PASSAGE:
* * *
That’s what sin looks like. That’s what we have no hope of getting ourselves out of, because it’s just so pervasive that we aren’t even always aware of it. That’s what we need saving from; and so we need a Savior.

We need a Messiah to set all things right and to usher in the reign of God in this world by bringing the Spirit of God into our lives so that we might be more of who God created us to be, lovers of God and of our neighbors, not just the end results of trying harder. We need a Messiah so that the world might be all that it was created to be.

We need a Lord, a master, to show us a better way of living, to lead us and guide us in a world that is full of voices and obligations and pressures and anxiety and fear. Everybody’s telling you the way to do things: advertisers, your colleagues, your boss, that random person whose blog you read, your siblings, your parents, your kids, your significant other.

But there is only one who knows the path of life and can show us the path of life; there is only one who can restore all things and redeem all things; there is only one who can save us from all our sins; and that is Jesus—Savior, Messiah, and Lord.

Of course, let’s not forget Luke 2:12, which would be so easy to pass over and yet is so quintessentially God and such a key part of the gospel story: “This will be a sign for you: you will find a child wrapped in bands of cloth and lying in a manger.” If you’re familiar with the Christmas story, you probably won’t bat an eyelid at that statement. But think about it for a moment: the angel has just announced that there’s great news, God is coming to save his people, a Savior is here, God’s chosen one.

If someone came up to you today and said, “Great news! So-and-so is going to bring about world peace,” you’d probably think of a political leader, someone who’s well-known and well-protected, someone with a lot of influence and clout, someone who’ll get things done. You wouldn’t think of a baby, would you? I mean, how is a baby going to save us?! He’s wrapped in swaddling clothes, which means that not only is he a baby, his arms and legs are tucked in tight! And he’s lying in a manger. Again, we’ve gotten so used to the term “manger” that we would be forgiven for thinking that that was just another name for Jesus’ bed. It was a feeding trough! For animals! Because there was no room for the family in the house!
* * *
DATASET EXCERPTS:
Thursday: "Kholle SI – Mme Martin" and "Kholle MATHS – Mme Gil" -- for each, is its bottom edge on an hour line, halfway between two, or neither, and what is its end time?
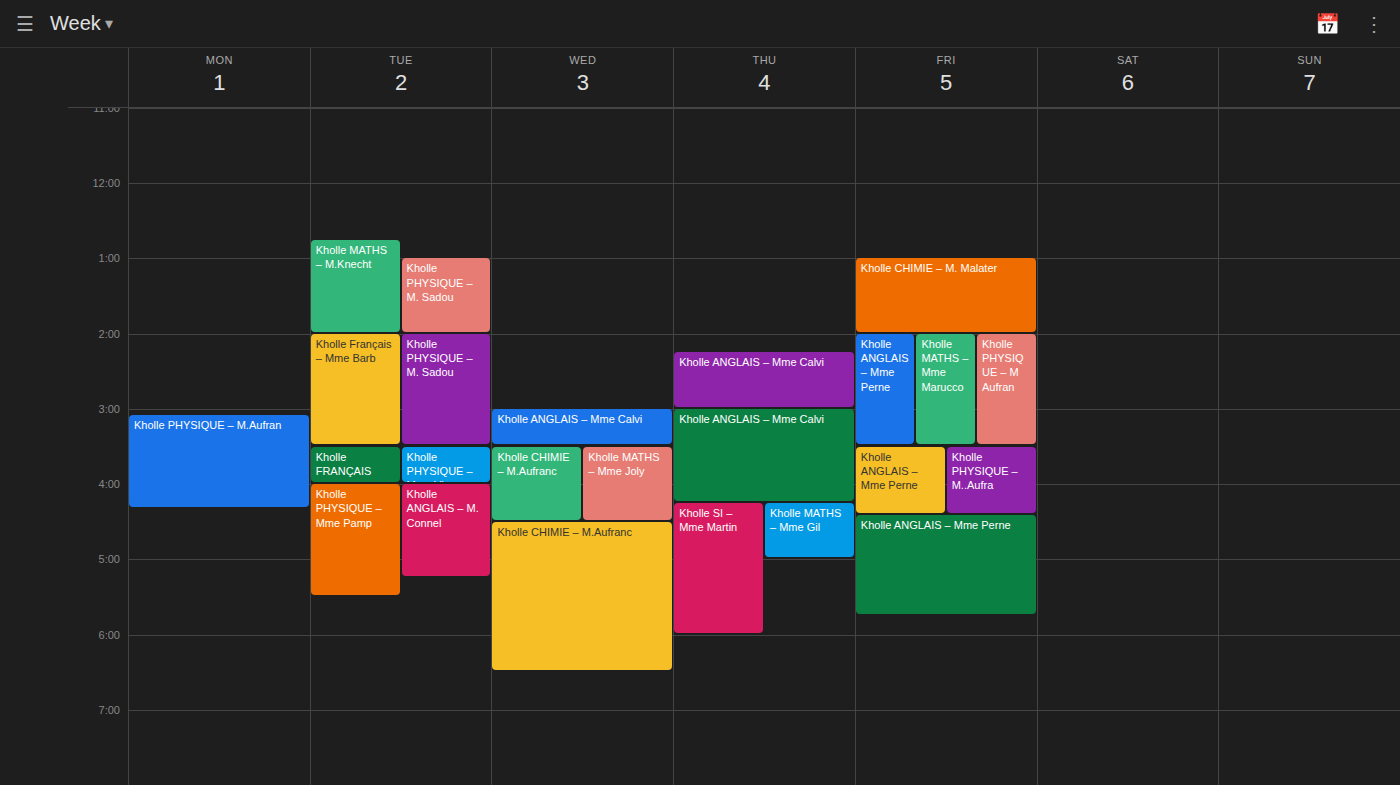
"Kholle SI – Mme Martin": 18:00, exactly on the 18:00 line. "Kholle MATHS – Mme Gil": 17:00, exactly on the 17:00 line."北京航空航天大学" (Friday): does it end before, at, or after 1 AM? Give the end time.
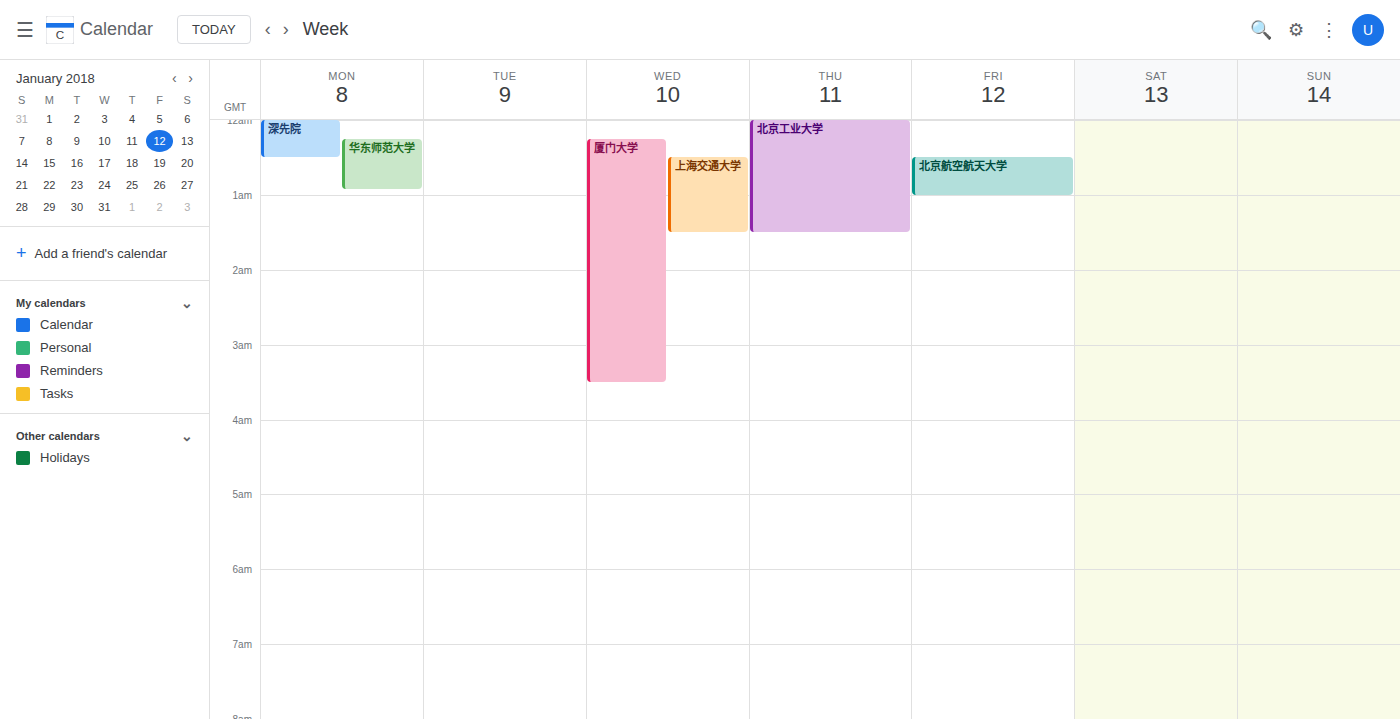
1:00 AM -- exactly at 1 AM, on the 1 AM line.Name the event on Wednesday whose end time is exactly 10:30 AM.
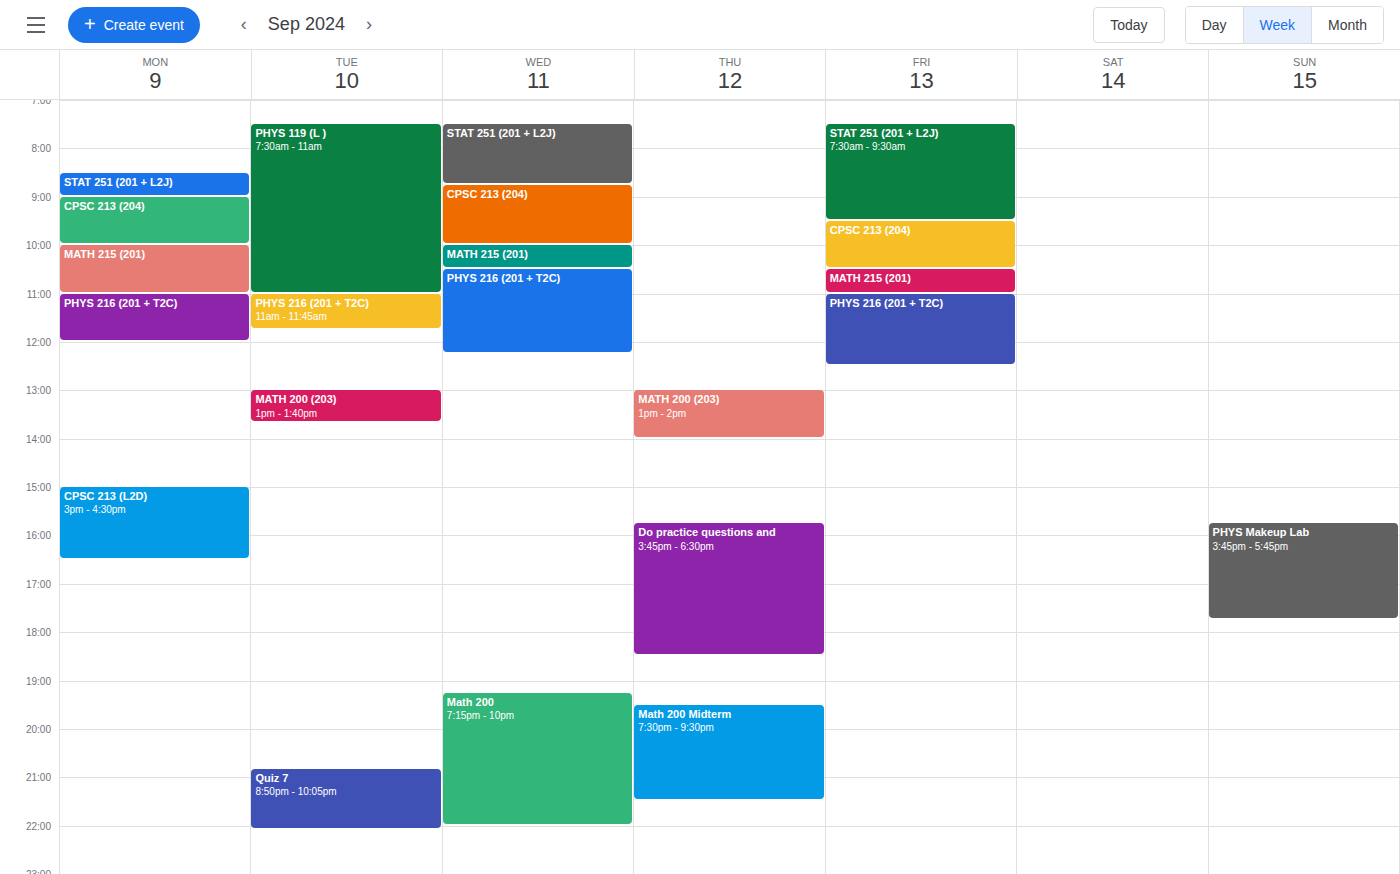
* * *
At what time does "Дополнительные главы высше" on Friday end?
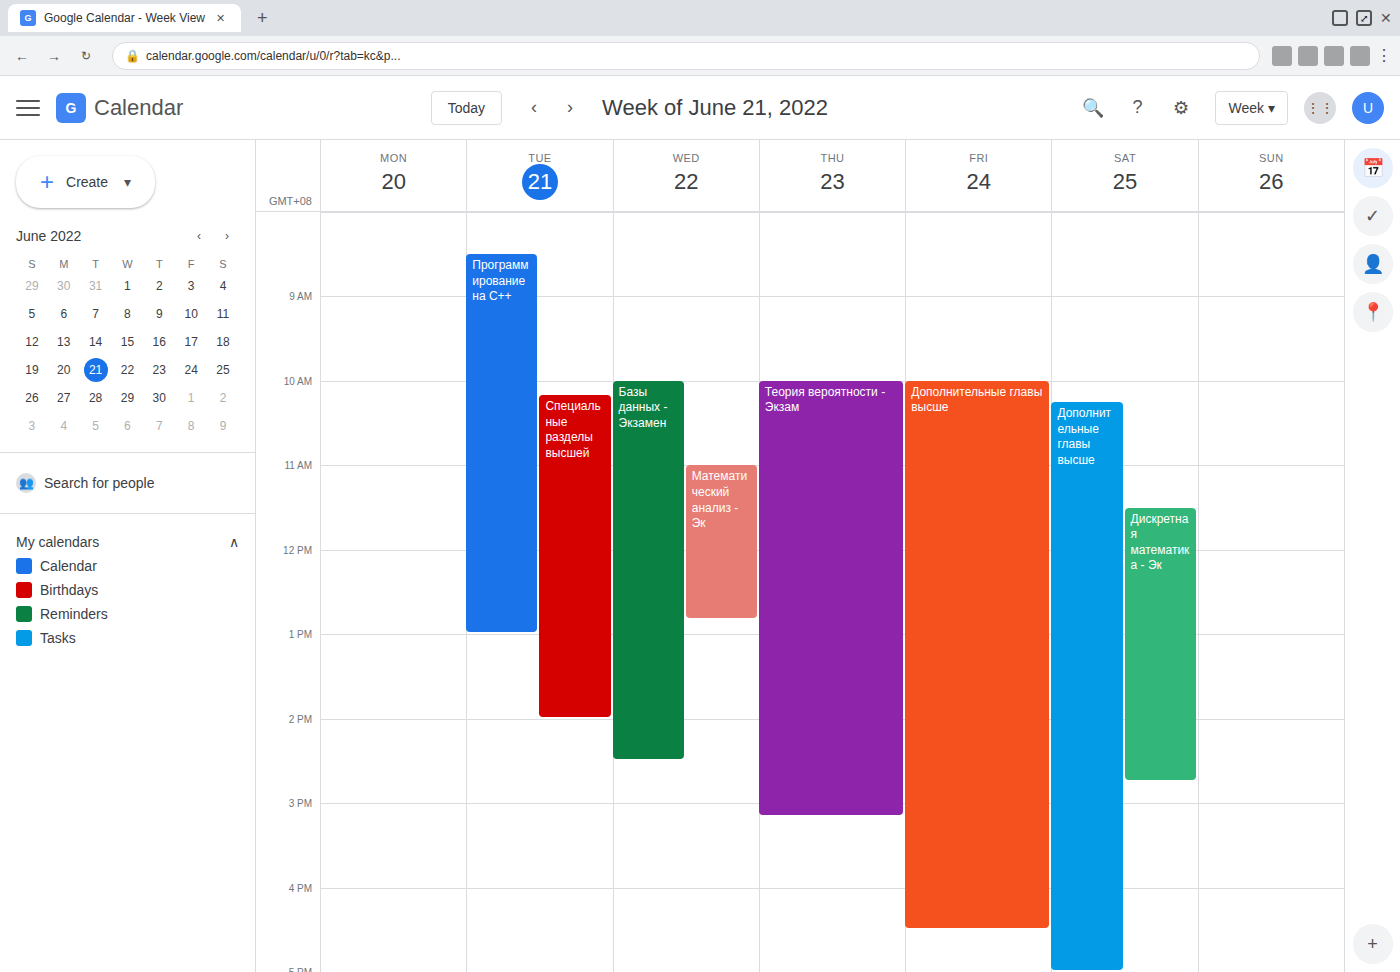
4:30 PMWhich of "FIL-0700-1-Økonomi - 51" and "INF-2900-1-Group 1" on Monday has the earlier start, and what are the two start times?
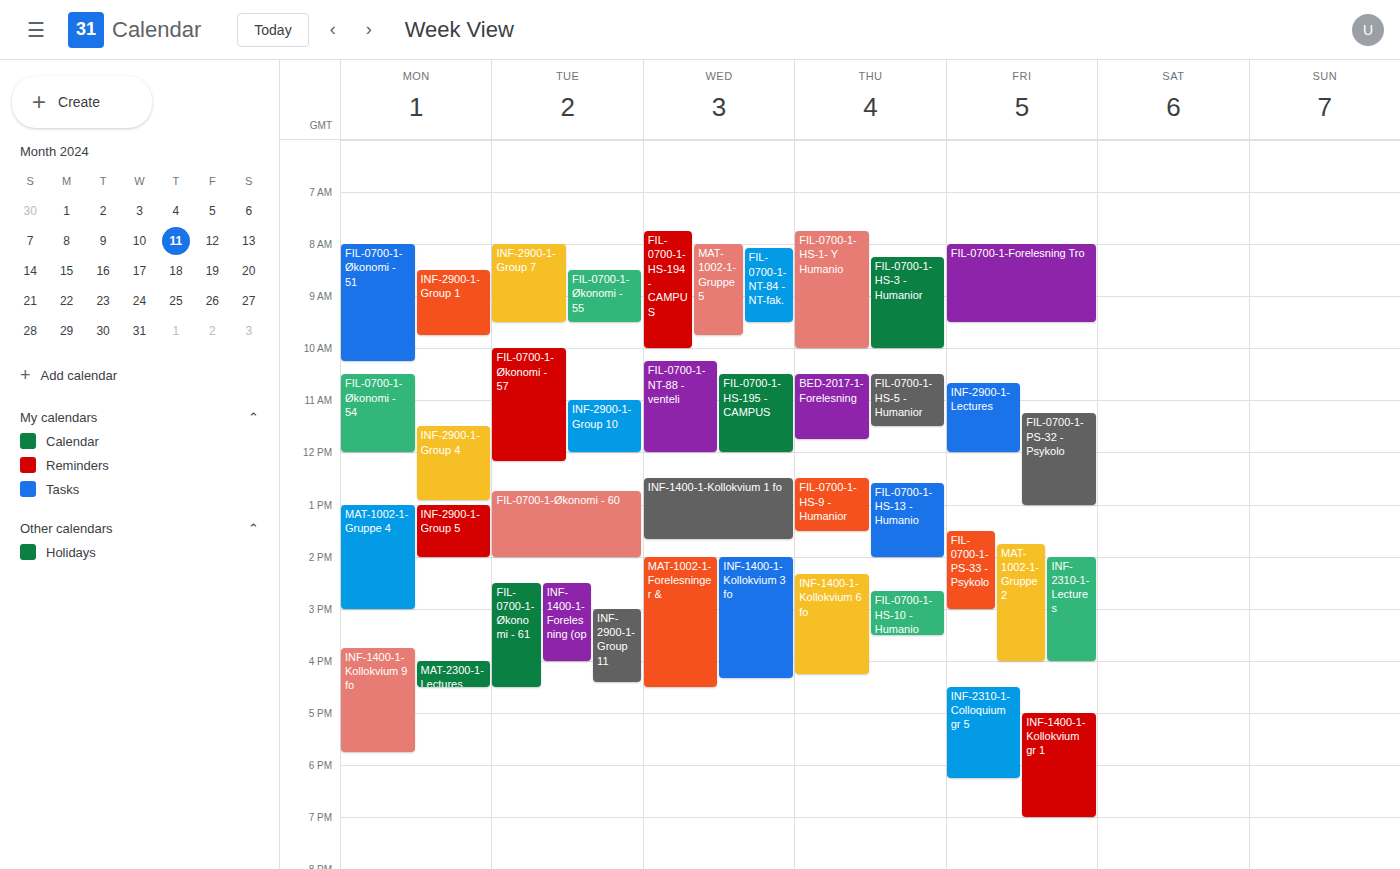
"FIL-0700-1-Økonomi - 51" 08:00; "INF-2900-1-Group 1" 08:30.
* * *
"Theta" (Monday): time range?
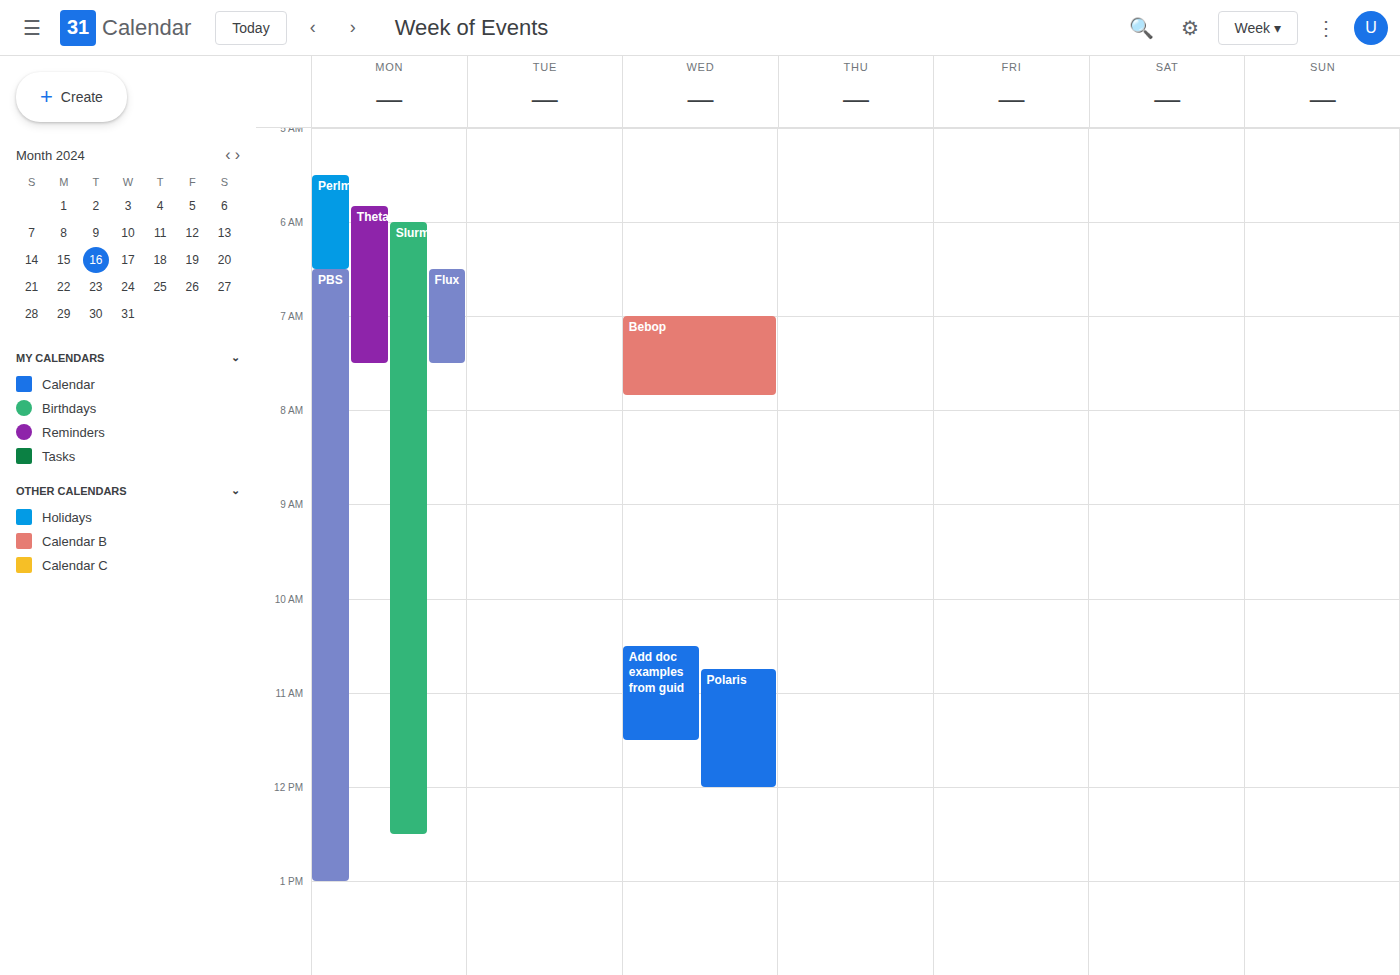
* * *
SHORT TASK 1:
Reproduce verbatim the portion of the sermon excerpt from "If someone came" to "in the house!".
SHORT TASK 2:
According to the sermon excerpt, what was a manger?
SHORT TASK 3:
List every source that the sermon excerpt names as telling you the way to do things.
Work from the sermon excerpt alone.

CORRECT RESULT 1:
If someone came up to you today and said, “Great news! So-and-so is going to bring about world peace,” you’d probably think of a political leader, someone who’s well-known and well-protected, someone with a lot of influence and clout, someone who’ll get things done. You wouldn’t think of a baby, would you? I mean, how is a baby going to save us?! He’s wrapped in swaddling clothes, which means that not only is he a baby, his arms and legs are tucked in tight! And he’s lying in a manger. Again, we’ve gotten so used to the term “manger” that we would be forgiven for thinking that that was just another name for Jesus’ bed. It was a feeding trough! For animals! Because there was no room for the family in the house!

CORRECT RESULT 2:
A feeding trough for animals.

CORRECT RESULT 3:
Advertisers, your colleagues, your boss, that random person whose blog you read, your siblings, your parents, your kids, your significant other.